Task brief -
Reproduce verbatim the passage of the forum question on counting losses in a series from "Search code examples" to "represent missing data).".

Selected text -
---+---
Search code examples
pythonnumpystatisticsfrequencyloss

How to find the number of losses in a series


I have an array like [0, 0, 0, 1, 2, -1, -2, 5, 8, 4, 5.5] and want to find the number of times an element is less than the previous one (ignoring the zeros at the beginning that represent missing data).

In this example, the answer is 3 (for -1, -2 and 4) and I have to divide it by the number of valid numbers (e.g. 8). Expected result is 3/8 = 0.375.

I wrote an instruction and wonder if there is a more efficient way to have it as I have to run it millions of times.

My current instruction:

v = np.array([0, 0, 0, 1, 2, -1, -2, 5, 8, 4, 5.5])
print(np.sum((v < np.roll(v,1))[1:]) / np.sum(v != 0)) # loss frequency

Any clue?
---+---
Listed records -
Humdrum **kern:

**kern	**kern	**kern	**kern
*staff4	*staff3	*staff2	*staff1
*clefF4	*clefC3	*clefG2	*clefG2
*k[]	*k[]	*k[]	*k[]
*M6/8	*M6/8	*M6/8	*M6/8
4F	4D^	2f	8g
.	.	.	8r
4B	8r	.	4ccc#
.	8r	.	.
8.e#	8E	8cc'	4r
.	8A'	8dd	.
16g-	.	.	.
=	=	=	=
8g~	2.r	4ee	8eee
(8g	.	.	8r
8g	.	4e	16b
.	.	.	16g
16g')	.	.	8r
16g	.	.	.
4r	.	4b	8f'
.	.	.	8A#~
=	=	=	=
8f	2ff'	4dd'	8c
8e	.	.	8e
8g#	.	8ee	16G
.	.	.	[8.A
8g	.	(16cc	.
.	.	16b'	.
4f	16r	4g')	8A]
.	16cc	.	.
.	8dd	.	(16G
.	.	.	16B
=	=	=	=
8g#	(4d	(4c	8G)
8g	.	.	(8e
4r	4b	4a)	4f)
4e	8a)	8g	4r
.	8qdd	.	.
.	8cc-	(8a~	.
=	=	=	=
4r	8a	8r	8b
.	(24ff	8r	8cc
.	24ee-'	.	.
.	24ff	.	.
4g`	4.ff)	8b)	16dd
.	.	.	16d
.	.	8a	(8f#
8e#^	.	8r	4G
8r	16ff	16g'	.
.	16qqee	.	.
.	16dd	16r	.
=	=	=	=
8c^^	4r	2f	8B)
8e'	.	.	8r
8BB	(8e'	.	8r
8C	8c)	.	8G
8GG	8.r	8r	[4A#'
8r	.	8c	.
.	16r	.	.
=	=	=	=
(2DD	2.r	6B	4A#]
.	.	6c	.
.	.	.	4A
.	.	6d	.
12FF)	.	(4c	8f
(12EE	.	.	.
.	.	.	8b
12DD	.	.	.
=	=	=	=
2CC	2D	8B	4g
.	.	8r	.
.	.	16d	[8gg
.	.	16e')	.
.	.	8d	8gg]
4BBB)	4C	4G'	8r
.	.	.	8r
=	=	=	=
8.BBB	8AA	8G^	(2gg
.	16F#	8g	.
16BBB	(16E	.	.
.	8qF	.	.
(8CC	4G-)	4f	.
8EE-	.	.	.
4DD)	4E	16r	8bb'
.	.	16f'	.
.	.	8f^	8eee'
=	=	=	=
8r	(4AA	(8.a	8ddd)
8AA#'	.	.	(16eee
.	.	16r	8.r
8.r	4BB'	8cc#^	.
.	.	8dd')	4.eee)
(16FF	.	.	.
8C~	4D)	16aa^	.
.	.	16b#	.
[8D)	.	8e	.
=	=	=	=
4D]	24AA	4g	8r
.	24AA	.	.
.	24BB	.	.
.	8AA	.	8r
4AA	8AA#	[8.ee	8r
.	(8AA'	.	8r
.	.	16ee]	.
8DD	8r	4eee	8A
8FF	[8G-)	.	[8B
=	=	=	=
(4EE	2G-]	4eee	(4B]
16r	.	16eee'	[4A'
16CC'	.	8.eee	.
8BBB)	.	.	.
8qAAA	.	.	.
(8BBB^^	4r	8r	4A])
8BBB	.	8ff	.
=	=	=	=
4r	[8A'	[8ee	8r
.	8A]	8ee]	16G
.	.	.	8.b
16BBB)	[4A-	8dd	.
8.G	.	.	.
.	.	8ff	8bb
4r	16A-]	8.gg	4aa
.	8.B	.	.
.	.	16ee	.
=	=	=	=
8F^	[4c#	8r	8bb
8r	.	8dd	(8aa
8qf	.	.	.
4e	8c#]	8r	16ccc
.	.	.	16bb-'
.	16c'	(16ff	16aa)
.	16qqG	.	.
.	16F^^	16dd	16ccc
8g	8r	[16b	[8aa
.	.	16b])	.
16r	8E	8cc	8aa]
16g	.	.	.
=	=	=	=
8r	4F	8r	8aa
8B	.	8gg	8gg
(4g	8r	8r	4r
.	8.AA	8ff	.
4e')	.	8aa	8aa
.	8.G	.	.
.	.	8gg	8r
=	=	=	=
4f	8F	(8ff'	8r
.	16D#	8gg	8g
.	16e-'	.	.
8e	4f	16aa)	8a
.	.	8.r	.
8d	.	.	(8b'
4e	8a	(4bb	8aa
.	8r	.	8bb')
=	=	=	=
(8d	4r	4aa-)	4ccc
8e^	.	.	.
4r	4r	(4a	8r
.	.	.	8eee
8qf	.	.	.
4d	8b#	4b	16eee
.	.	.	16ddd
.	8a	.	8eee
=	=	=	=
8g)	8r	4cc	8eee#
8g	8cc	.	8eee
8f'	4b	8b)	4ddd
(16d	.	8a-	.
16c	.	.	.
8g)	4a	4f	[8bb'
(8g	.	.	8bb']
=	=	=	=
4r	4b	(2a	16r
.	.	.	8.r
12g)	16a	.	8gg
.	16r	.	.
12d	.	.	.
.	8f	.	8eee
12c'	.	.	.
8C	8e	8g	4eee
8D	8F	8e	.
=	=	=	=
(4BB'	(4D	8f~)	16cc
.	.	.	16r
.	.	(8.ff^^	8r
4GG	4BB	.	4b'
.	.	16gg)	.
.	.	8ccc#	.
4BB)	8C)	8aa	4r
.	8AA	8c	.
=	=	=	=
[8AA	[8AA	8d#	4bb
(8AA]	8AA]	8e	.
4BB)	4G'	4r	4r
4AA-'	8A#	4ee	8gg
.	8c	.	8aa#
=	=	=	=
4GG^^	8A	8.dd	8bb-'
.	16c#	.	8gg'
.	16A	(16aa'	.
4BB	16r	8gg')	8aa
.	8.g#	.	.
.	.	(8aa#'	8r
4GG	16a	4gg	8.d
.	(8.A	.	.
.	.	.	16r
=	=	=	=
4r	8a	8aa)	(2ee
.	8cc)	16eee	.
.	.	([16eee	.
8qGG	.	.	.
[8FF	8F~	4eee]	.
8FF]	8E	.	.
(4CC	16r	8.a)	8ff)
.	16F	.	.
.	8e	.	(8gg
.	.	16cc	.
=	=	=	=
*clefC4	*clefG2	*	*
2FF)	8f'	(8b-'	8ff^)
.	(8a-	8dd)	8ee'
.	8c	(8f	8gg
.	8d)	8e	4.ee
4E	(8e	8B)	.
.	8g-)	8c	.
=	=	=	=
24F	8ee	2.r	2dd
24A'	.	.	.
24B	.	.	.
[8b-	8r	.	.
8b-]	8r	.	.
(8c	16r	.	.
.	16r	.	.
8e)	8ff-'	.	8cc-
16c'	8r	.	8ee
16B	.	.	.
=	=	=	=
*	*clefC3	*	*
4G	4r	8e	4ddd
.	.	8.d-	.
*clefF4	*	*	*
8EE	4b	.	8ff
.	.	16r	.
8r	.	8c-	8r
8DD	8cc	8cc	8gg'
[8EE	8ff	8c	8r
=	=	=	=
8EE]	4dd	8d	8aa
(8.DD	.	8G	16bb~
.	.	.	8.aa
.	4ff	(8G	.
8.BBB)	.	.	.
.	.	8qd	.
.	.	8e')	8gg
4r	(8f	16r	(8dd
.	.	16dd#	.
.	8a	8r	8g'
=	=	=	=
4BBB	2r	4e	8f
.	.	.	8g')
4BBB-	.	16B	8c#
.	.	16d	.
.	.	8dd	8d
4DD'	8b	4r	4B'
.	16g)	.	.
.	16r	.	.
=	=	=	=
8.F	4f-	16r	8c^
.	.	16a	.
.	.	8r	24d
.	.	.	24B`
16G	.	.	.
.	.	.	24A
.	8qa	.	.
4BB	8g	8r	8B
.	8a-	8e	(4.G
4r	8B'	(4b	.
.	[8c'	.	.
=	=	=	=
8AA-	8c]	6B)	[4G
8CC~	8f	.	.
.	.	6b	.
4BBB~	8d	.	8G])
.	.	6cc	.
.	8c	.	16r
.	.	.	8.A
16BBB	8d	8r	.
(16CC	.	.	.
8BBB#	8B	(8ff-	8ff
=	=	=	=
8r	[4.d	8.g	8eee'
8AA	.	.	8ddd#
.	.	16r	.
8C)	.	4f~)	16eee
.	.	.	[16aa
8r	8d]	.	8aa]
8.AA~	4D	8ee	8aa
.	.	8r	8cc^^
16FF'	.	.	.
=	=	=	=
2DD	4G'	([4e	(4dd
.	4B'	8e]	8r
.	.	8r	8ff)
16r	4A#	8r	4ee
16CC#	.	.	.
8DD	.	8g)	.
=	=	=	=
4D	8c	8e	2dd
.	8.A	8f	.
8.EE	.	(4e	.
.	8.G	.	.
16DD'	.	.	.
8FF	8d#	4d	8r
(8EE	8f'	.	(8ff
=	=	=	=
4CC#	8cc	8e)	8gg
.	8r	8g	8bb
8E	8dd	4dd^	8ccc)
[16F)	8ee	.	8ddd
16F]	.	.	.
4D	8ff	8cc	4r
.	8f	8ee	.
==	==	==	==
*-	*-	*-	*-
---+---
Result of this task -
Search code examples
pythonnumpystatisticsfrequencyloss

How to find the number of losses in a series


I have an array like [0, 0, 0, 1, 2, -1, -2, 5, 8, 4, 5.5] and want to find the number of times an element is less than the previous one (ignoring the zeros at the beginning that represent missing data).